What do you think an end-to-end solution would look like?
I missed the Layernorm squashing bit, I skimmed that part when I read the paper. I'll re-read. From your description, I agree that's a problem. I wonder if closer to a floating point / exponential representation would be better, if it let you not squash - e.g. it would become a great order-of-magnitude numerist.
For me, an end-to-end solution would look like a model that can 1) read numbers in any format from the string, 2) manipulate and reason about them correctly, and 3) reliably output structured data if requested. No need for special encodings. Obviously, we're nowhere near that!

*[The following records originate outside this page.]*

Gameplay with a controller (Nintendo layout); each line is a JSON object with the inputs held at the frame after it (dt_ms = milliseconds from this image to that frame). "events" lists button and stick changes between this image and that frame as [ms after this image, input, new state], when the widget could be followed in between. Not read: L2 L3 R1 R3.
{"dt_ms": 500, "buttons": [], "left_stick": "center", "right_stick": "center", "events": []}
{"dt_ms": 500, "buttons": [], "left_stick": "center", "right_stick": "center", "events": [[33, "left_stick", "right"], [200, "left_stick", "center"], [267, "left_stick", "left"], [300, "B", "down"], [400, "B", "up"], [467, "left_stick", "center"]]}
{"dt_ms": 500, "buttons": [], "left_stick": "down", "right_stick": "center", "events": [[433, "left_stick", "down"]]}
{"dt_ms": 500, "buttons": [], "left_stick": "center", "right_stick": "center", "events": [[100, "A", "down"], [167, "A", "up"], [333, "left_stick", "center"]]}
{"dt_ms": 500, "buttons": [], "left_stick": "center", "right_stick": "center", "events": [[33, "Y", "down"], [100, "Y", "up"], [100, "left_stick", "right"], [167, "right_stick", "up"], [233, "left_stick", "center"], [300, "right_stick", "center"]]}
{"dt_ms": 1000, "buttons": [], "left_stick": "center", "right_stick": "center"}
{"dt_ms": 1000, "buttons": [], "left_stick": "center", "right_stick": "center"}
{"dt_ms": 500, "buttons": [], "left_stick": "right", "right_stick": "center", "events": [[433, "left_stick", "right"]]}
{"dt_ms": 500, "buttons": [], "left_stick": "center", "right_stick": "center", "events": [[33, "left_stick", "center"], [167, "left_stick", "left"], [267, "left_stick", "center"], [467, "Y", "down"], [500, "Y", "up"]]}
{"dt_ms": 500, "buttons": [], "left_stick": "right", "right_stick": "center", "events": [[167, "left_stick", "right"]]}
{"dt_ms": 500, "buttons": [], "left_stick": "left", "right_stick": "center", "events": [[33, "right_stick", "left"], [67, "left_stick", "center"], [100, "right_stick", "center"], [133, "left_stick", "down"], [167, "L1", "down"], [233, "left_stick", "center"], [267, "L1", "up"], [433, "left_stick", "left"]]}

In the interim, I agree with you that a representation that explicitly encodes a mantissa and an exponent seems like a better stopgap solution. We human beings already do that to some extent -- e.g., we often think in terms of tens, hundreds, thousands, and so on, as numbers get bigger, and in terms of percents, basis points, and decimal points as they get smaller.
I wouldn't be surprised if large models internally will eventually learn implicitly to represent numbers as mantissas and exponents.
I missed the Layernorm squashing bit, I skimmed that part when I read the paper. I'll re-read. From your description, I agree that's a problem. I wonder if closer to a floating point / exponential representation would be better, if it let you not squash - e.g. it would become a great order-of-magnitude numerist.